Nächtliche Polizeistreifen verhinderten einen weiteren Diebstahl. Dann galt es Glas zu erstehen. 4 – 5 Tage dauerte die Bettelfahrt der beiden in die Gegend um Marktredwitz. Vor einer Glasfabrik stand eine Anzahl Kisten mit durchschossenen Glasplatten, eine Arbeit durchziehender Siegermächte. Bezeichnend ist die Zumutung eines Glasfabrikanten, er wolle das benötigte Glas liefern, wenn die zwei Mitschwestern beim Pfarramt die Entfernung der in seinem Wohnhaus untergebrachten Flüchtlinge erreichen würden. Natürlich verzichteten sie auf das Angebot.

Die Nägel besorgte Mater Elisabeth aus Burgfarrnbach, Ziegelsteine bekamen wir durch Mater Rita in Neufahrn. Selbst bei der Zurichtung der Ziegel halfen die Schwestern...

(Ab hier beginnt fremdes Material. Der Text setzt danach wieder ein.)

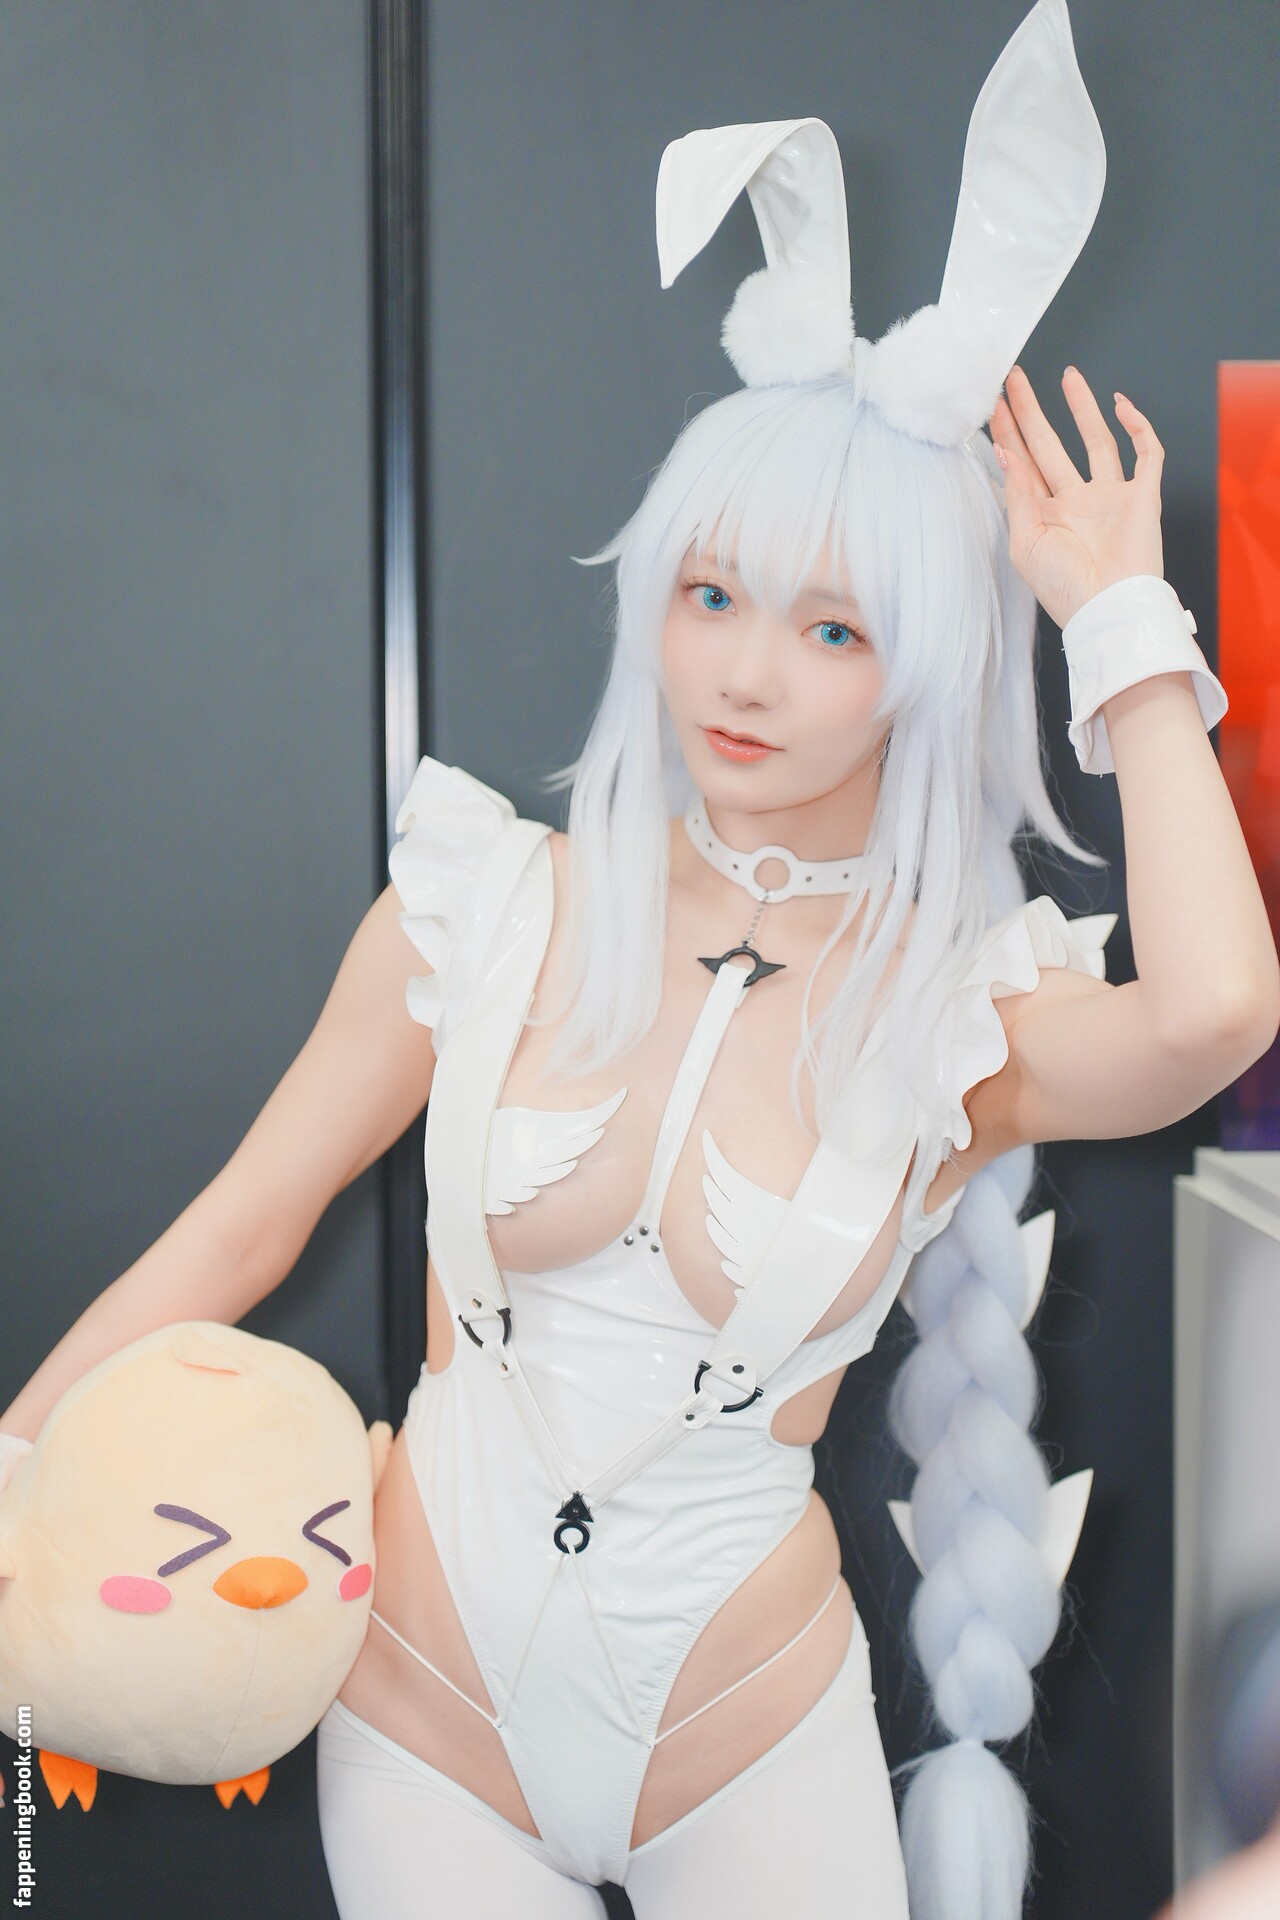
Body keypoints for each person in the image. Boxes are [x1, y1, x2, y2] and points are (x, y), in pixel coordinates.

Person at [2, 3, 1275, 1915]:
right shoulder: (477, 903)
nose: (746, 671)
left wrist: (1122, 624)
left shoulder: (957, 1013)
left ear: (925, 666)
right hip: (418, 1716)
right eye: (710, 594)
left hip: (746, 1745)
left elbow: (1215, 1013)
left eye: (834, 629)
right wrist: (16, 1476)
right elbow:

Am 14. März 1946 kam die Genehmigung zur Wiedereröffnung der Schule. Aber es fehlte an Schulmöbeln! Die Stadtverwaltung stellte uns eine Reihe von Schulbänken leihweise zur Verfügung. Aber sie reichten nicht aus. Zur Neubeschaffung war ein Holzschein notwendig; der war aber nicht zu bekommen! Da machten sich Mater Annuntiata und Mater Theobalda wieder auf den Weg. Bis Geroldsgrün im Frankenwald mussten sie fahren und zum Teil wandern, um endlich in Stoffelsmühle die Zusage zur Anfertigung ... zu erhalten. Aber eine neue Schwierigkeit: Wer sollte sie abholen und womit? Die deutschen Lastwagen waren entweder beschlagnahmt oder zerstört oder ohne Treibstoff. Mater Benedikta wandte sich an die Militärregierung um zwei Lastwagen. Abgewiesen! Und die Schublbänke kamen!

Da unsere Schwestern im Plärrerviertel noch fremd waren, galt es erst neue Geschäftsleute ausfindig zu machen. Tag für Tag mussten unsere Schwestern mit einem geliehenen Brückenwagen – der unsrige war zerstört – durch die belebtesten Straßen über den Plärrer nach der Tafelhofstraße fahren um von der Schuttstelle Holz zu holen. Da in der Baracke buchstäblich alles fehlte, musste jeder Nagel, jedes Schräubchen auf endlos langen und staubigen Wegen zusammengeholt werden...“

Woher nahmen die tapferen Frauen die Kraft und den Mut, mit diesen Schwierigkeiten fertig zu werden?